Scientists like to grumble about the peer-review system for judging research quality, but there is one sure way to make most of them defend it: suggest that peer review should be replaced with numerical measures of academic output.

A major UK report on the use of such research metrics this week reinforces this defence of the status quo (see Metrics, it concludes, are not yet ready to replace peer review as the preferred way to judge research papers, proposals and individuals.

Even if such metrics do not replace peer review in all situations, will they ever be ready to make a serious and trusted contribution to the assessment of science and scientists? As James Wilsdon, lead author of the UK report, writes in a World View on page 129, the one certainty in this debate is that the lure of metrics will only increase. Scientists should not stick their heads in the sand and pretend that the issue will go away. Rather, they should engage with metrics and work to improve the evidence base for them.

British universities now track the output of their academic staff using systems to gather details about their funding and types of output — patents, papers, citations and research grants — and to analyse institutional strengths for comparison with rival universities.

A sophisticated infrastructure has sprung up to support this activity. But it is patchy and inconsistent, with university managers often hopping between various approaches. Some, for example, have built their own internal research-information systems, and others rely on online databases of researcher outputs collected by funding agencies. There are non-profit systems that use public information, and commercially owned databases of bibliometric citations. A host of commercial benchmarking services can analyse the information. These analytical services are becoming increasingly sophisticated. They feature many different ways to group citation metrics, to cover collections of papers by individual, department, institution or journal, and to benchmark them against similar groups.

It is essential that universities are open about the metrics that they build and use.

The problem is that most of these metrics tools lack transparency. At the heart of the system, databases of academic outputs and citations are not publicly accessible or auditable. And the indicators built on top of these databases can also be black boxes: the UK report notes that there are no fewer than ten major global rankings of universities, for example. Some use poorly explained scores and arbitrary weightings to underpin their league tables, and as the report says, they “assume degrees of objectivity, authority and precision that are not yet possible to achieve in practice”. To some extent, metrics are used and quoted simply because other universities use them — the supply of league tables creates its own demand.

Such opacity can lead to distrust, negating the very advantage of metrics over qualitative assessment as objective, open measures of research performance. It is essential, therefore, that universities are open about the metrics that they build and use.

Transparency is one of the hallmarks of ‘responsible metrics’, a term introduced by the report that covers principles such as using robust data and applying diverse indicators that account for variation by field and for multiple research types.
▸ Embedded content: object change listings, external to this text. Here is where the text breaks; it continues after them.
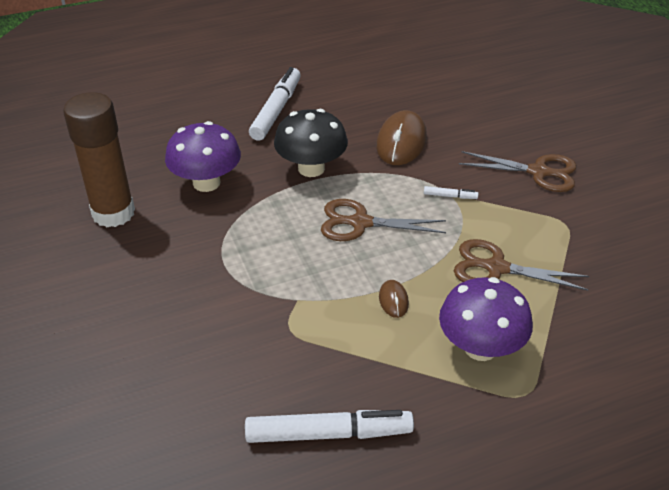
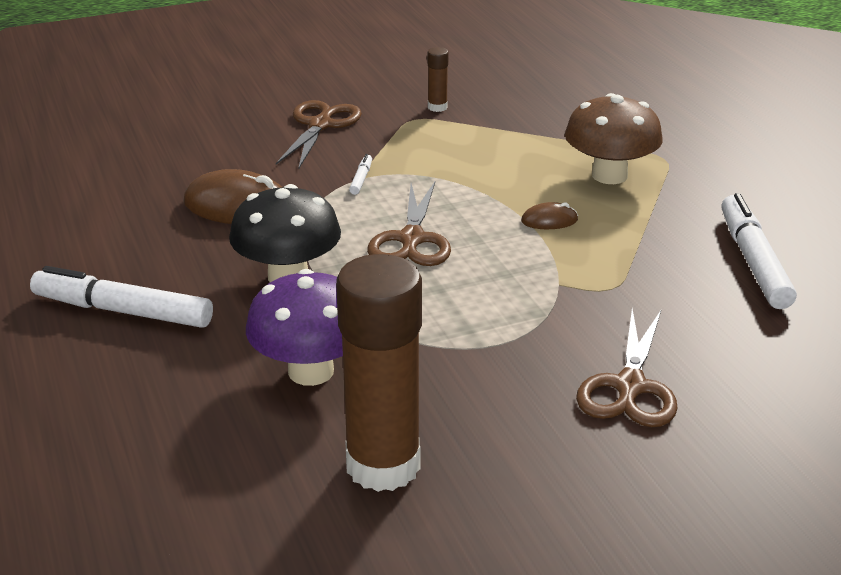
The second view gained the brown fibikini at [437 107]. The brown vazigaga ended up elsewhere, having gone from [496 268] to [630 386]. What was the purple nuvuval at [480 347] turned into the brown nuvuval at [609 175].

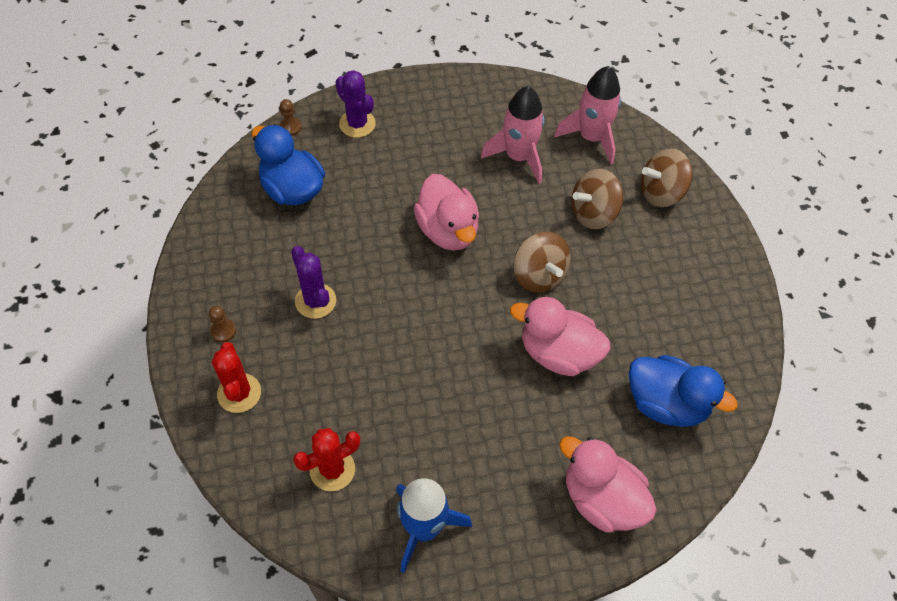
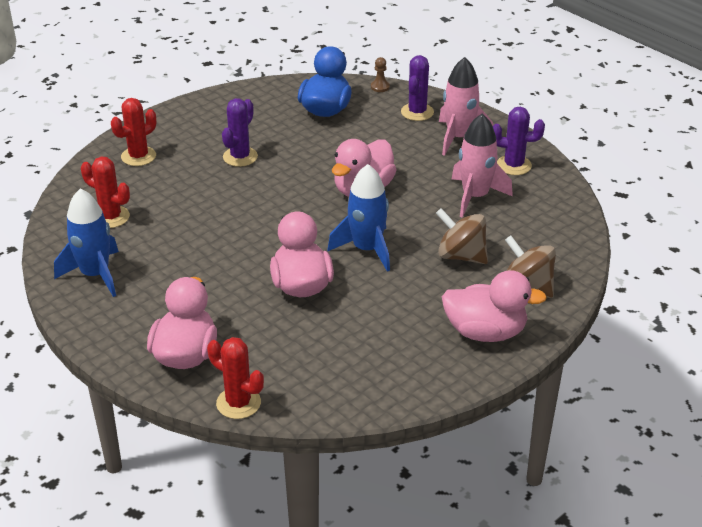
The second view lost the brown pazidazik at [223 331]. The second view lost the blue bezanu at [666 403]. The second view gained the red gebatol at [238 403]. The second view gained the pink bezanu at [485 332]. The second view gained the purple gebatol at [513 165]. The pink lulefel ended up elsewhere, having gone from [591 137] to [459 138]. Where the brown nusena stood at [539 275], the blue lulefel came to stand at [367 249].

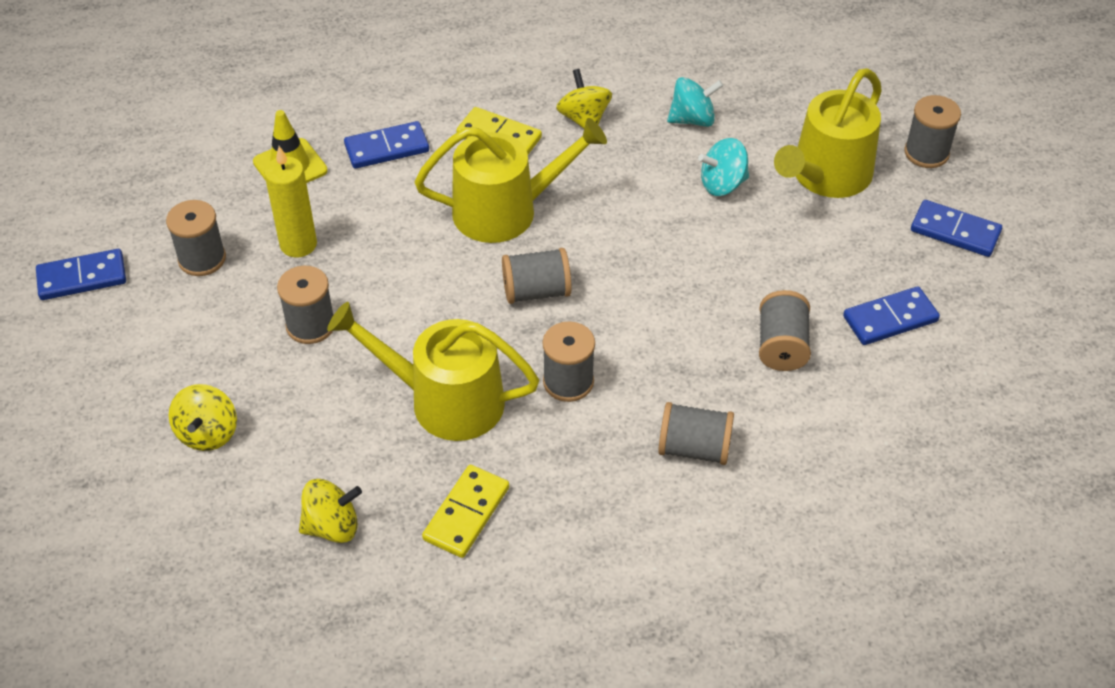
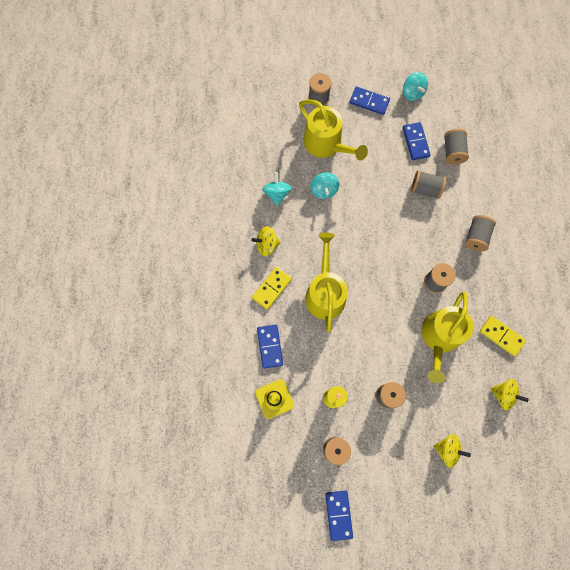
The second view gained the turquoise nusena at [412 93]. The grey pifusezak ended up elsewhere, having gone from [536 291] to [453 151]. The yellow nusena at [332 526] ended up facing another way, 120 degrees clockwise from before. The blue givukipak at [955 231] ended up facing another way, 75 degrees clockwise from before.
Other principles include being humble about the limits of quantitative evaluation — which the report notes should support, rather than replace, expert assessment — and recognizing that indicators must change over time.

Although it seems legitimate to use a range of metrics to analyse research performance, their use as managerial targets can leave academics feeling ‘painted by numbers’ — requiring them to change their behaviour to meet often-arbitrary goals. Institutions should therefore publicly state their principles to research managers and explain why they are using particular indicators as a management tool, as the report recommends. Perhaps the most important aspect to recognize about metrics is that they can make judgements more objective — but they can also objectify those being judged.